__Aim of the task__: Among the entries that follow, find the lines holding "Newsletter" and say how many there are, with no other words.

----- Supplied material -----

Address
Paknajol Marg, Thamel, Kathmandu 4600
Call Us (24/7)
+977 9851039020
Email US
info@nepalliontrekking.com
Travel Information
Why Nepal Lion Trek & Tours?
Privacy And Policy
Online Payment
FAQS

-----
----- Supplied material -----

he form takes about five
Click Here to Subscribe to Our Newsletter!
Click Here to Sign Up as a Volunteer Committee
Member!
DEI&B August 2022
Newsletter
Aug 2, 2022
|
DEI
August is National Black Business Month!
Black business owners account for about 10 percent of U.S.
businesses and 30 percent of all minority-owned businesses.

-----

__Answer below__: 2